Skoda, a luxury car brand in the 1920s, ended up a laughing stock when it came under state ownership in Communist-Bloc Czechoslovakia after World War II. By the time Volkswagen took part ownership in 1991, Skoda had a reputation for rattling and breaking down, and a red paint job that quickly faded to pink. It was the butt of jokes.

  • How do you double the value of a Skoda? Add fuel.
  • What do you call a Skoda driver with a speeding ticket? A dreamer.
  • Why do Skodas have heated rear windscreens? To keep your hands warm while you’re pushing it.

When the Iron Curtain fell, Volkswagen took full ownership and invested in new design and tech, and ran a clever, self-deprecating advertising campaign. Then Skoda, long derided, became cool. At least, that is the marketing myth.

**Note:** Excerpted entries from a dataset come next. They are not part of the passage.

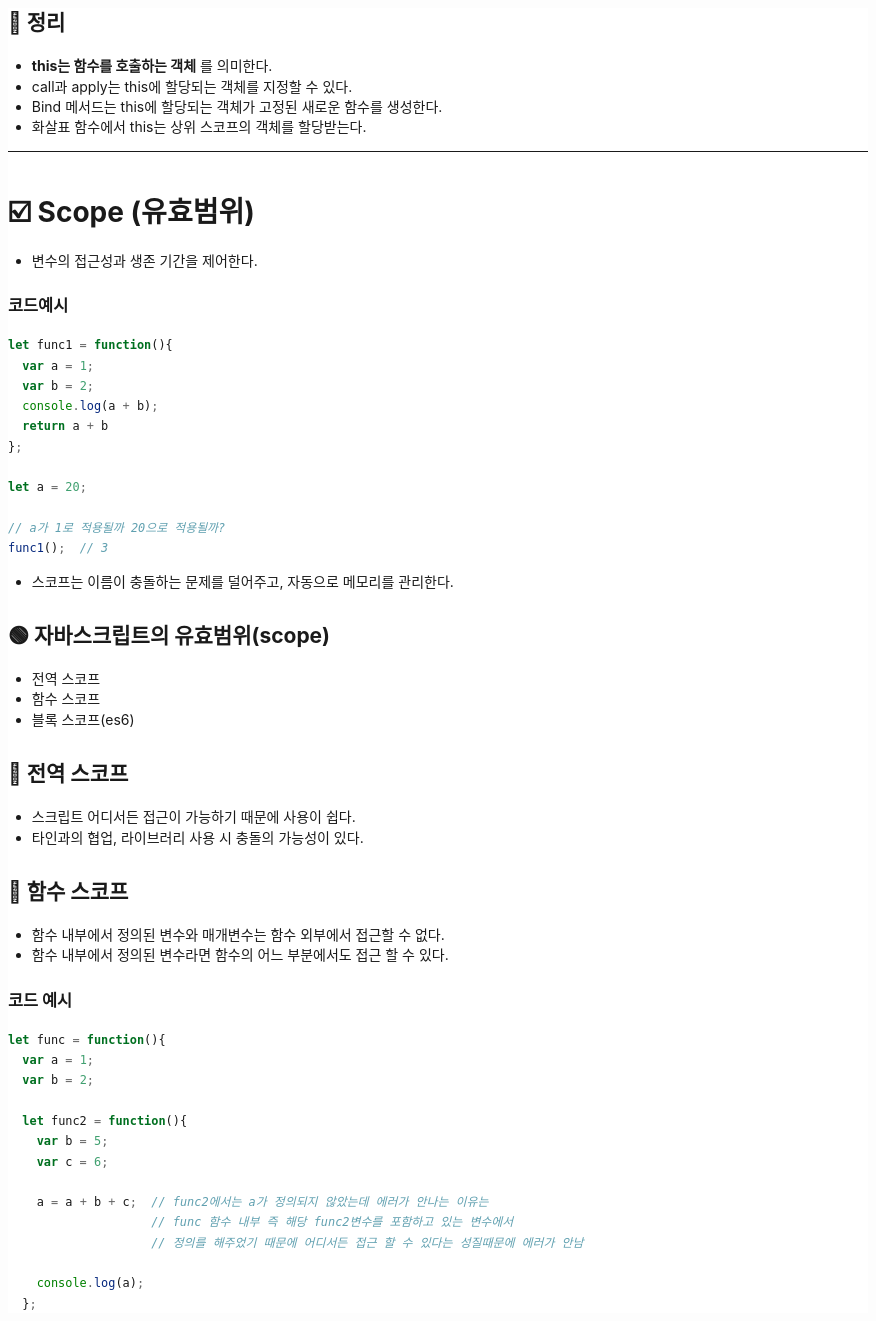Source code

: ## 💬 정리
* **this는 함수를 호출하는 객체** 를 의미한다.
* call과 apply는 this에 할당되는 객체를 지정할 수 있다.
* Bind 메서드는 this에 할당되는 객체가 고정된 새로운 함수를 생성한다.
* 화살표 함수에서 this는 상위 스코프의 객체를 할당받는다.


---

# ☑️ Scope (유효범위)
* 변수의 접근성과 생존 기간을 제어한다.

### 코드예시
```javascript
let func1 = function(){
  var a = 1;
  var b = 2;
  console.log(a + b);
  return a + b
};

let a = 20;

// a가 1로 적용될까 20으로 적용될까?
func1();  // 3

```

* 스코프는 이름이 충돌하는 문제를 덜어주고, 자동으로 메모리를 관리한다.


## 🟢 자바스크립트의 유효범위(scope)
* 전역 스코프
* 함수 스코프
* 블록 스코프(es6)

## 🔴 전역 스코프
* 스크립트 어디서든 접근이 가능하기 때문에 사용이 쉽다.
* 타인과의 협업, 라이브러리 사용 시 충돌의 가능성이 있다.

## 🔴 함수 스코프
* 함수 내부에서 정의된 변수와 매개변수는 함수 외부에서 접근할 수 없다.
* 함수 내부에서 정의된 변수라면 함수의 어느 부분에서도 접근 할 수 있다.


### 코드 예시
```javascript
let func = function(){
  var a = 1;
  var b = 2;
  
  let func2 = function(){
    var b = 5;
    var c = 6;
    
    a = a + b + c;  // func2에서는 a가 정의되지 않았는데 에러가 안나는 이유는 
                    // func 함수 내부 즉 해당 func2변수를 포함하고 있는 변수에서 
                    // 정의를 해주었기 때문에 어디서든 접근 할 수 있다는 성질때문에 에러가 안남
    
    console.log(a);
  };
```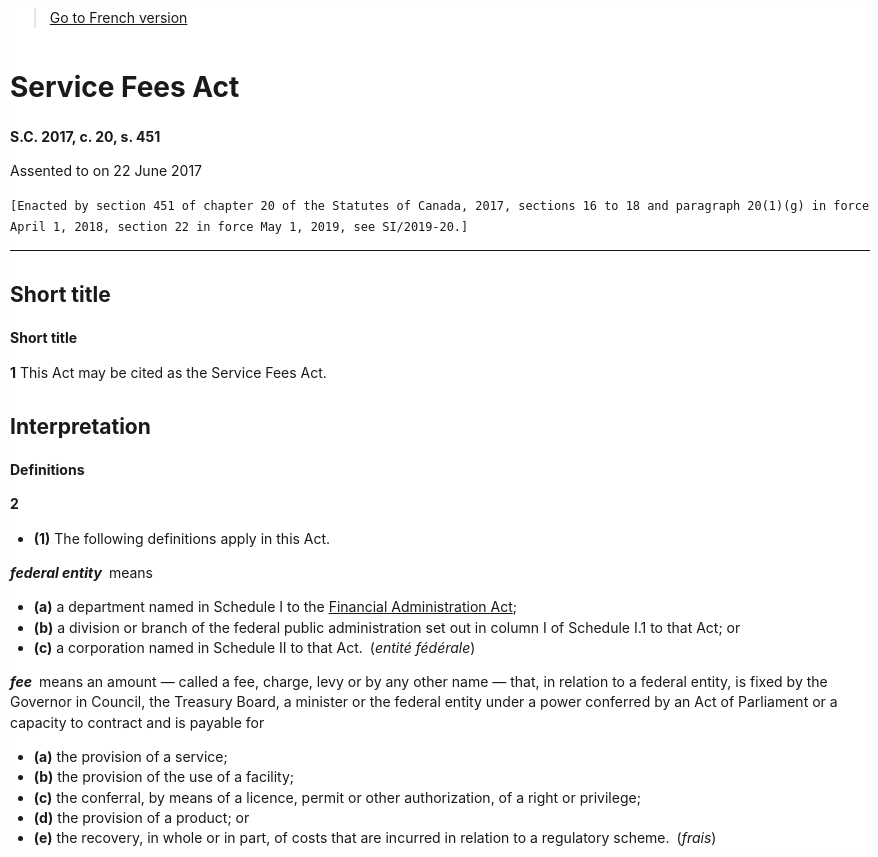 > [Go to French version](/fr/Lois/Lois%20du%20Canada/2017/ch.%2020,%20s.%20451.md)

# Service Fees Act

**S.C. 2017, c. 20, s. 451**


Assented to on 22 June 2017

```
[Enacted by section 451 of chapter 20 of the Statutes of Canada, 2017, sections 16 to 18 and paragraph 20(1)(g) in force April 1, 2018, section 22 in force May 1, 2019, see SI/2019-20.]
```
----------










## Short title



**Short title**

**1** This Act may be cited as the Service Fees Act.




## Interpretation



**Definitions**

**2** 

- **(1)** The following definitions apply in this Act.

***federal entity*** means
- **(a)** a department named in Schedule I to the [Financial Administration Act](/en/Acts/Revised%20Statutes%20of%20Canada/F/F-11.md);
- **(b)** a division or branch of the federal public administration set out in column I of Schedule I.1 to that Act; or
- **(c)** a corporation named in Schedule II to that Act. (*entité fédérale*)

***fee*** means an amount — called a fee, charge, levy or by any other name — that, in relation to a federal entity, is fixed by the Governor in Council, the Treasury Board, a minister or the federal entity under a power conferred by an Act of Parliament or a capacity to contract and is payable for
- **(a)** the provision of a service;
- **(b)** the provision of the use of a facility;
- **(c)** the conferral, by means of a licence, permit or other authorization, of a right or privilege;
- **(d)** the provision of a product; or
- **(e)** the recovery, in whole or in part, of costs that are incurred in relation to a regulatory scheme. (*frais*)
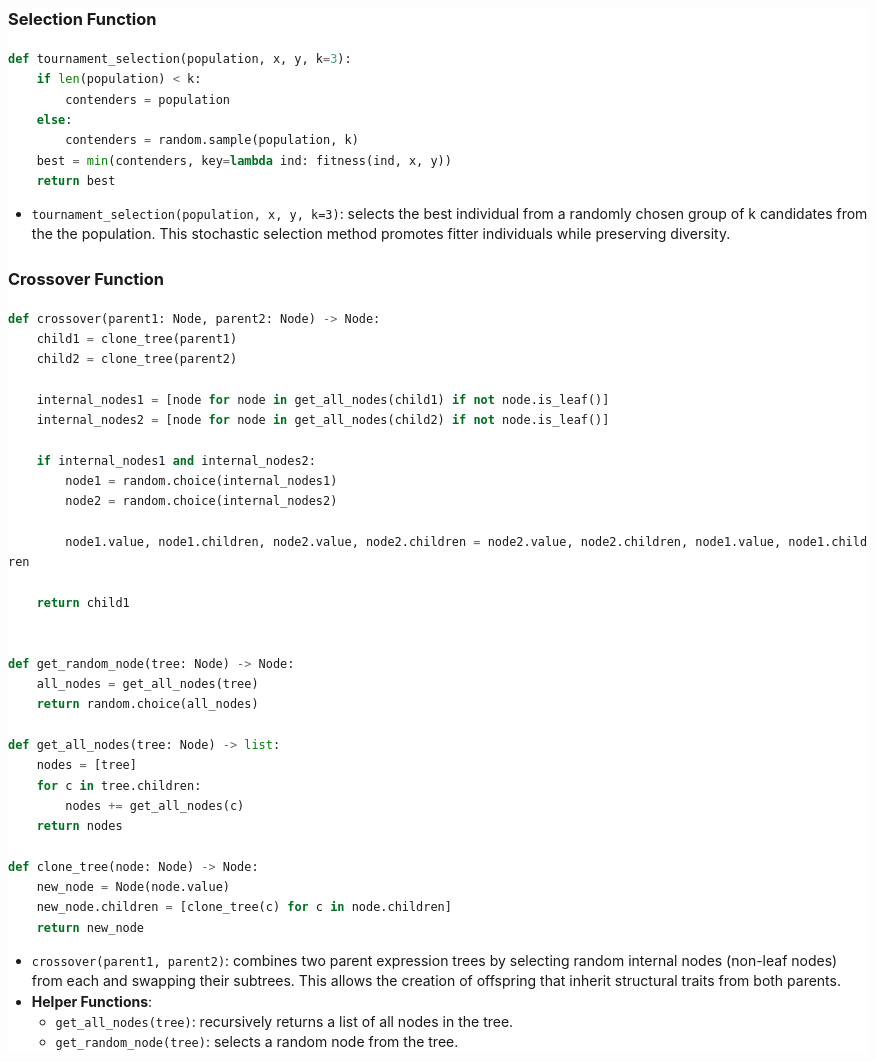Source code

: ### Selection Function
```python
def tournament_selection(population, x, y, k=3):
    if len(population) < k:
        contenders = population
    else:
        contenders = random.sample(population, k)
    best = min(contenders, key=lambda ind: fitness(ind, x, y))
    return best
```
- `tournament_selection(population, x, y, k=3)`: selects the best individual from a randomly chosen group of k candidates from the the population. This stochastic selection method promotes fitter individuals while preserving diversity.

### Crossover Function
```python
def crossover(parent1: Node, parent2: Node) -> Node:
    child1 = clone_tree(parent1)
    child2 = clone_tree(parent2)
    
    internal_nodes1 = [node for node in get_all_nodes(child1) if not node.is_leaf()]
    internal_nodes2 = [node for node in get_all_nodes(child2) if not node.is_leaf()]
    
    if internal_nodes1 and internal_nodes2:
        node1 = random.choice(internal_nodes1)
        node2 = random.choice(internal_nodes2)
    
        node1.value, node1.children, node2.value, node2.children = node2.value, node2.children, node1.value, node1.children
    
    return child1


def get_random_node(tree: Node) -> Node:
    all_nodes = get_all_nodes(tree)
    return random.choice(all_nodes)

def get_all_nodes(tree: Node) -> list:
    nodes = [tree]
    for c in tree.children:
        nodes += get_all_nodes(c)
    return nodes

def clone_tree(node: Node) -> Node:
    new_node = Node(node.value)
    new_node.children = [clone_tree(c) for c in node.children]
    return new_node

```
- `crossover(parent1, parent2)`: combines two parent expression trees by selecting random internal nodes (non-leaf nodes) from each and swapping their subtrees. This allows the creation of offspring that inherit structural traits from both parents.
- **Helper Functions**: 
    - `get_all_nodes(tree)`: recursively returns a list of all nodes in the tree.
    - `get_random_node(tree)`: selects a random node from the tree.
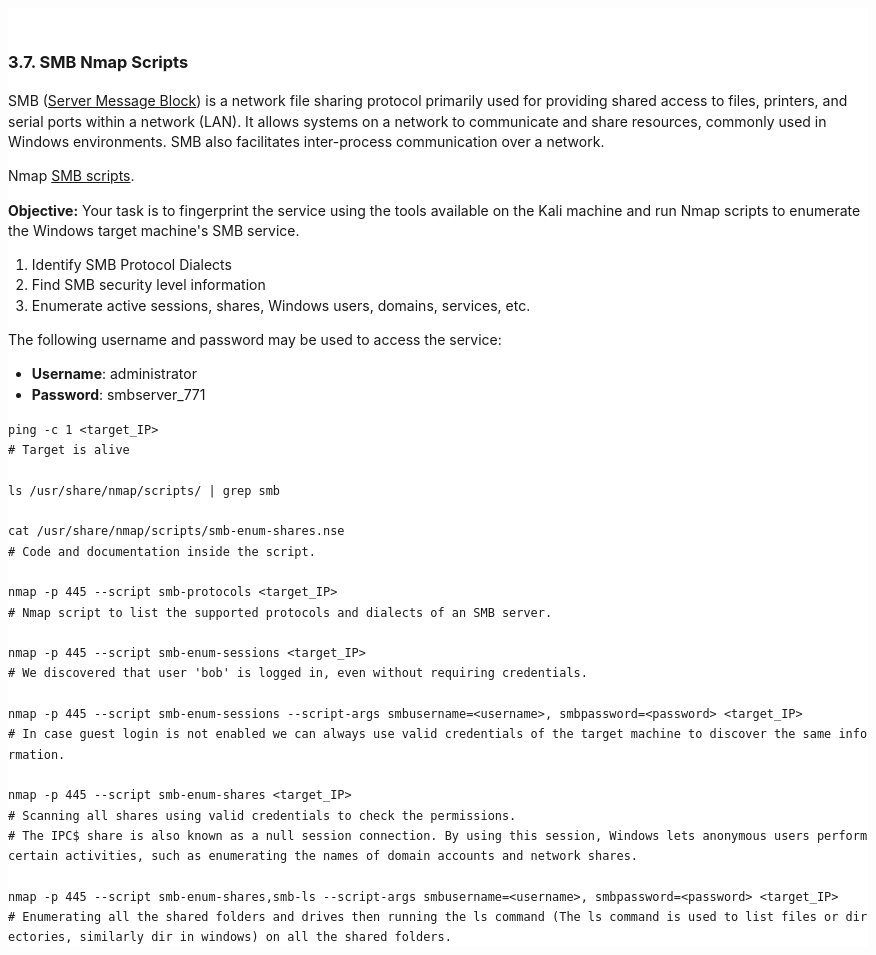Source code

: <br>

### 3.7. SMB Nmap Scripts

SMB ([Server Message Block](https://en.wikipedia.org/wiki/Server_Message_Block)) is a network file sharing protocol primarily used for providing shared access to files, printers, and serial ports within a network (LAN). It allows systems on a network to communicate and share resources, commonly used in Windows environments. SMB also facilitates inter-process communication over a network.

Nmap [SMB scripts](https://nmap.org/nsedoc/scripts/).

**Objective:** Your task is to fingerprint the service using the tools available on the Kali machine and run Nmap scripts to enumerate the Windows target machine's SMB service.
1. Identify SMB Protocol Dialects
2. Find SMB security level information
3. Enumerate active sessions, shares, Windows users, domains, services, etc.

The following username and password may be used to access the service:
- **Username**: administrator
- **Password**: smbserver_771

```shell
ping -c 1 <target_IP>
# Target is alive

ls /usr/share/nmap/scripts/ | grep smb

cat /usr/share/nmap/scripts/smb-enum-shares.nse
# Code and documentation inside the script.

nmap -p 445 --script smb-protocols <target_IP>
# Nmap script to list the supported protocols and dialects of an SMB server.

nmap -p 445 --script smb-enum-sessions <target_IP>
# We discovered that user 'bob' is logged in, even without requiring credentials.

nmap -p 445 --script smb-enum-sessions --script-args smbusername=<username>, smbpassword=<password> <target_IP>
# In case guest login is not enabled we can always use valid credentials of the target machine to discover the same information.

nmap -p 445 --script smb-enum-shares <target_IP>
# Scanning all shares using valid credentials to check the permissions.
# The IPC$ share is also known as a null session connection. By using this session, Windows lets anonymous users perform certain activities, such as enumerating the names of domain accounts and network shares.

nmap -p 445 --script smb-enum-shares,smb-ls --script-args smbusername=<username>, smbpassword=<password> <target_IP>
# Enumerating all the shared folders and drives then running the ls command (The ls command is used to list files or directories, similarly dir in windows) on all the shared folders.
```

General practice doesn’t need myths, it has its reality of great work stories and ever-changing challenges. Pity the medical specialists dealing with bits of the body and not the whole, left to wonder as unfinished patient stories walk out their door. But, as the funding crisis drags on, and the pool of enthusiastic next-generation GPs dries up, the great work stories are losing their shine.

The answer doesn’t lie in pulling down other medical specialties – it lies in elevating the general practice specialty, urgently.